Na Bolívia, o presidente do Tribunal Supremo de Justiça (TSJ), Rómer Saucedo, atendeu ao pedido da advogada e ativista política Nadia Beller, de 33 anos, para que a investigação do atentado sofrido por ela não seja mantida em sigilo. Isso visa assegurar a transparência e o pleno acesso das partes envolvidas ao inquérito.
Em declarações à imprensa, Saucedo afirmou: “Em resposta ao pedido da vítima e amiga, que pede que o caso não seja declarado sigiloso, instruí ao juiz da causa que não declare o processo confidencial, para que ela [Nadia] possa ter acesso a todas as informações e para que lhe sejam fornecidas todas as garantias necessárias”.
O atentado ocorreu na última segunda-feira, 17 de outubro, quando Nadia estava na calçada em frente a um hotel em Santa Cruz.

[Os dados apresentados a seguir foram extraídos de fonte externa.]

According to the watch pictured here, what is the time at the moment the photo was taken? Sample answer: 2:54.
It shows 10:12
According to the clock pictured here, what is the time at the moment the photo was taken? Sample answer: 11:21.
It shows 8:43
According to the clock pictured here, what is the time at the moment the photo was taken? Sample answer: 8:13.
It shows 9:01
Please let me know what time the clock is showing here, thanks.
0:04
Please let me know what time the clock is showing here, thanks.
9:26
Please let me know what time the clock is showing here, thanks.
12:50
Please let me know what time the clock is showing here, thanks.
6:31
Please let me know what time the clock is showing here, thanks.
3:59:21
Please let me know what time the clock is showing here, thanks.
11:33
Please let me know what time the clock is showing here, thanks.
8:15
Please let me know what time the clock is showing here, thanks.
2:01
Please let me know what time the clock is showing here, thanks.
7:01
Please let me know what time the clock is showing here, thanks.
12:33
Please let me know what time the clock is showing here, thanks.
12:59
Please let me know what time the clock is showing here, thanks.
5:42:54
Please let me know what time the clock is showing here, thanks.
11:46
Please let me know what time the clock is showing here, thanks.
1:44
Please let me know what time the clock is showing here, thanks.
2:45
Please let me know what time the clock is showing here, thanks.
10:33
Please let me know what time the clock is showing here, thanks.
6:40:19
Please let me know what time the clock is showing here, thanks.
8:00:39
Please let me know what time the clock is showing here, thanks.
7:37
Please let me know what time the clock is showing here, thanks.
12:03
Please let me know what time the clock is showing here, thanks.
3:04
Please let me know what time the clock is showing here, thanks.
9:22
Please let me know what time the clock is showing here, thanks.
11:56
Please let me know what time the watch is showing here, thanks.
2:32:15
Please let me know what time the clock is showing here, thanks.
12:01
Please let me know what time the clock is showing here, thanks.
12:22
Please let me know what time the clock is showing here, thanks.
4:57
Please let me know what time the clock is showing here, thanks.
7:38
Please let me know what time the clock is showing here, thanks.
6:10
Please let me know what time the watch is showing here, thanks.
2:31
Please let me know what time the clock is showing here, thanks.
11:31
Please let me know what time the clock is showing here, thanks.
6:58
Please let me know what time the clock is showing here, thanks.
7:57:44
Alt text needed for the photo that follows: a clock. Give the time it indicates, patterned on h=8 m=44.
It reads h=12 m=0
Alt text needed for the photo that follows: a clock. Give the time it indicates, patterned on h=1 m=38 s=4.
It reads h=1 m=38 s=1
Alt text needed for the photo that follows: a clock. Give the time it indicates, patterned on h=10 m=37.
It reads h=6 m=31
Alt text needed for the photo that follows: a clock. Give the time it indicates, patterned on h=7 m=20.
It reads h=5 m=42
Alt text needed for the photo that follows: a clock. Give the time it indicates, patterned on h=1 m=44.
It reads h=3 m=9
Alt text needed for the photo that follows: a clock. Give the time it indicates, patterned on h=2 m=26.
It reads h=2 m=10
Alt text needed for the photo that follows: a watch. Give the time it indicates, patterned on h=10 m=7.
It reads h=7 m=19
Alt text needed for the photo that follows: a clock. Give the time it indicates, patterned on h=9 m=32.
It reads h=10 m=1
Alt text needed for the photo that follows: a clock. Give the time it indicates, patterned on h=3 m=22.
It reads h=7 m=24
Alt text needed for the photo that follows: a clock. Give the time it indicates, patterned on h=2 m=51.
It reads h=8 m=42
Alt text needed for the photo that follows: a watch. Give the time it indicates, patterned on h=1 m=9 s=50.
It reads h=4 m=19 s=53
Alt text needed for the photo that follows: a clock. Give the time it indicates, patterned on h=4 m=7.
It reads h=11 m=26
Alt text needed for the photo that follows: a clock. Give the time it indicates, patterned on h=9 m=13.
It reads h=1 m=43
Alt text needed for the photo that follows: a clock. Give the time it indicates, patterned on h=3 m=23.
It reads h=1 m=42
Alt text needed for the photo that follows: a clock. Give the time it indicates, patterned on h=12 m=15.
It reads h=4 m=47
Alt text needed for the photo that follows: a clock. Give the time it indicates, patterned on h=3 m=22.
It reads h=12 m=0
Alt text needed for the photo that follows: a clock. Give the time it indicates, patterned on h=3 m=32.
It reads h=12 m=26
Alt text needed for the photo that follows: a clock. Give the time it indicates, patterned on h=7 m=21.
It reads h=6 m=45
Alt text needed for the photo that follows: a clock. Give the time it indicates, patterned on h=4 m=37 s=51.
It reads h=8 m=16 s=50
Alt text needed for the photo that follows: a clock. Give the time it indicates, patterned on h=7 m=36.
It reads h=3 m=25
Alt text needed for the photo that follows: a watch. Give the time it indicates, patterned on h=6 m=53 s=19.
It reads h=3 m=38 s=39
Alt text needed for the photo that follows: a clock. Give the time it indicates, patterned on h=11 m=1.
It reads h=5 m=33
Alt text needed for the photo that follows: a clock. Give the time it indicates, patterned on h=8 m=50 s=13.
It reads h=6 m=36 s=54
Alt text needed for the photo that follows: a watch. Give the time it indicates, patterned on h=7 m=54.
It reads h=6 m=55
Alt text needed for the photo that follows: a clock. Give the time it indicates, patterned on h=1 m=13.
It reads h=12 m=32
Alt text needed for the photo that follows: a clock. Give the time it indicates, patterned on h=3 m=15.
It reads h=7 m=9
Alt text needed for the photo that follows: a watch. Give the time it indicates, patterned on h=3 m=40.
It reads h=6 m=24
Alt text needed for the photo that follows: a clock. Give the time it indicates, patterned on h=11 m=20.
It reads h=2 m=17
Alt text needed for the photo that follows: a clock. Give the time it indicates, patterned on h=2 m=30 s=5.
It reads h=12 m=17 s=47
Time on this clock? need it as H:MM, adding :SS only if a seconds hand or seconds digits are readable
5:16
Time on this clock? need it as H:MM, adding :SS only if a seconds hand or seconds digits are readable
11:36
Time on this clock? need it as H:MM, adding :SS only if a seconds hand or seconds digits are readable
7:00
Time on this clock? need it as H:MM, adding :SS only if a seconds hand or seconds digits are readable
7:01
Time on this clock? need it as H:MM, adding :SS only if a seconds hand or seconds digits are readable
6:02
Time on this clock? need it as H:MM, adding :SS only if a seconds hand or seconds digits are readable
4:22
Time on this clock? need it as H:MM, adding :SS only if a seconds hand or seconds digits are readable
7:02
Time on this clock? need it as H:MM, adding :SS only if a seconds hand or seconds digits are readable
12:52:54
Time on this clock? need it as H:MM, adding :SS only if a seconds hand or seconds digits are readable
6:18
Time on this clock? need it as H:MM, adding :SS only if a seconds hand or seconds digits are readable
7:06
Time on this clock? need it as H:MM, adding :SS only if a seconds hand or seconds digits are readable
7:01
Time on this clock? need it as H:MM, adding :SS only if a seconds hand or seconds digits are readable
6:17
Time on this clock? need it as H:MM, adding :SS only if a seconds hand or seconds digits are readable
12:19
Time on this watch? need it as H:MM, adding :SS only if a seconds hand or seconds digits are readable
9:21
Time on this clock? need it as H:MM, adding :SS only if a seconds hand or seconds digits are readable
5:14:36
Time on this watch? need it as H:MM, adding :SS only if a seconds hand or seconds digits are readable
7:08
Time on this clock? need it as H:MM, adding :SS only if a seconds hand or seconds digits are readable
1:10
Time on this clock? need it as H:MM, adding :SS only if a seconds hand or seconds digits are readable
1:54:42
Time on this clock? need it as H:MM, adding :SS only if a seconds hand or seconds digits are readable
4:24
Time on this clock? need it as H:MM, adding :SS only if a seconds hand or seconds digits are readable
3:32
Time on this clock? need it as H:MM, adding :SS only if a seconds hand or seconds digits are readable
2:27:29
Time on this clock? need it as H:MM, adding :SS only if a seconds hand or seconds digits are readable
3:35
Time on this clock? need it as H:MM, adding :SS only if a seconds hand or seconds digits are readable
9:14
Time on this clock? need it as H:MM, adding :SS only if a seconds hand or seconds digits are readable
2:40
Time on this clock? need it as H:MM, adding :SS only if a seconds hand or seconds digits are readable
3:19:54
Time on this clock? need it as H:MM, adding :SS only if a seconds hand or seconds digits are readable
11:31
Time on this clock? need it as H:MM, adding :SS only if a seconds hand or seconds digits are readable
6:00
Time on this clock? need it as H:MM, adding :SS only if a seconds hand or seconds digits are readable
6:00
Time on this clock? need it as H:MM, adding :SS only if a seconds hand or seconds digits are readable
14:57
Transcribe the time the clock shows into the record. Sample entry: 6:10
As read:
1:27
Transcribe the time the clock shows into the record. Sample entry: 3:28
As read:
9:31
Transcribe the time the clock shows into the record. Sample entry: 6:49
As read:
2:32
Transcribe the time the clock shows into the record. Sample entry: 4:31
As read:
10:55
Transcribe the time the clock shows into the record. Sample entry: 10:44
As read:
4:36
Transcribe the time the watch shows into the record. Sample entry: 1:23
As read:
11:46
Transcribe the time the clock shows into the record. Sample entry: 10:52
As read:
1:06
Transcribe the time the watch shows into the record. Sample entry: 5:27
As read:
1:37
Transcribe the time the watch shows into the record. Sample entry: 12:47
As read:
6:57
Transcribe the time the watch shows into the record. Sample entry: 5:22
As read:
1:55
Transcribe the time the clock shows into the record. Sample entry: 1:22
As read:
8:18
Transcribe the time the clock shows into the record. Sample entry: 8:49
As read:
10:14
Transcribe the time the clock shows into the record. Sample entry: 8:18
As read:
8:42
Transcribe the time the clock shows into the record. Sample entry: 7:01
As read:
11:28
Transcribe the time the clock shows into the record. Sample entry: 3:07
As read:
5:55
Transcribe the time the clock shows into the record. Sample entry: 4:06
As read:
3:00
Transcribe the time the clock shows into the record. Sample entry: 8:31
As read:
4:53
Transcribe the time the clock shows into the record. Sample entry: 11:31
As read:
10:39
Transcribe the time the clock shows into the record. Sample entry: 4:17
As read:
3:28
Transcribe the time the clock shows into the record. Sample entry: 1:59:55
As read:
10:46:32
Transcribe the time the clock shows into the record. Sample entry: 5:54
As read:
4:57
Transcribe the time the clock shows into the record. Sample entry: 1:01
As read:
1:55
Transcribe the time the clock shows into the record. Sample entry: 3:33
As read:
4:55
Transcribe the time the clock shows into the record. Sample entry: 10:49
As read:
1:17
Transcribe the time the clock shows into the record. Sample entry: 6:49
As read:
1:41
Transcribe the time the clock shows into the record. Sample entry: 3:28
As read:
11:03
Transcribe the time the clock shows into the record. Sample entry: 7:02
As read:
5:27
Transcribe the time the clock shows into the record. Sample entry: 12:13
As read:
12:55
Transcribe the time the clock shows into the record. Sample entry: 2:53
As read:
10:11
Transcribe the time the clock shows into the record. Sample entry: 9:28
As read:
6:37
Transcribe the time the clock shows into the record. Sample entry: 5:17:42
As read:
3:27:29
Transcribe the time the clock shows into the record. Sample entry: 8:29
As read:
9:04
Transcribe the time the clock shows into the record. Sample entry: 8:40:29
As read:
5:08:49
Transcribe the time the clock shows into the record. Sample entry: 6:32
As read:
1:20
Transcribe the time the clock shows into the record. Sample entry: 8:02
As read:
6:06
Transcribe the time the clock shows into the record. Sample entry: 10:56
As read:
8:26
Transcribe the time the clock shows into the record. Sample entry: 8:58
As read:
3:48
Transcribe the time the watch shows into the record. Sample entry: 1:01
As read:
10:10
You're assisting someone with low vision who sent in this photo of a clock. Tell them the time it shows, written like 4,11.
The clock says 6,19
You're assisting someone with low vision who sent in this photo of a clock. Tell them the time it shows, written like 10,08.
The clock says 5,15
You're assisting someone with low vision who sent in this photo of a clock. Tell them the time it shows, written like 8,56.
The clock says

Dois motociclistas não identificados se aproximaram e dispararam contra a ativista, atingindo-a com pelo menos três tiros, um na região do pescoço, outro no tórax e um terceiro no braço direito.
No dia seguinte, 18 de outubro, a Força Especial de Combate ao Crime prendeu o argentino Fernando Cerimedo, de 45 anos, principal suspeito do ataque. Cerimedo, que já teve um relacionamento amoroso com Nadia e é conselheiro do presidente boliviano Rodrigo Paz, foi capturado no Aeroporto Internacional Viru Viru, quando tentava embarcar para a Argentina.
Nadia Beller, que está internada em uma unidade de saúde, acusa Cerimedo de ser o mandante do atentado. Em um vídeo gravado do hospital, ela revelou que foi ao hotel para receber provas que comprometeriam o ex-presidente Evo Morales, e que Cerimedo a incentivou a ir, garantindo que haveria segurança no local. A defesa de Cerimedo, no entanto, nega qualquer envolvimento e afirma que ele é vítima de uma armação política.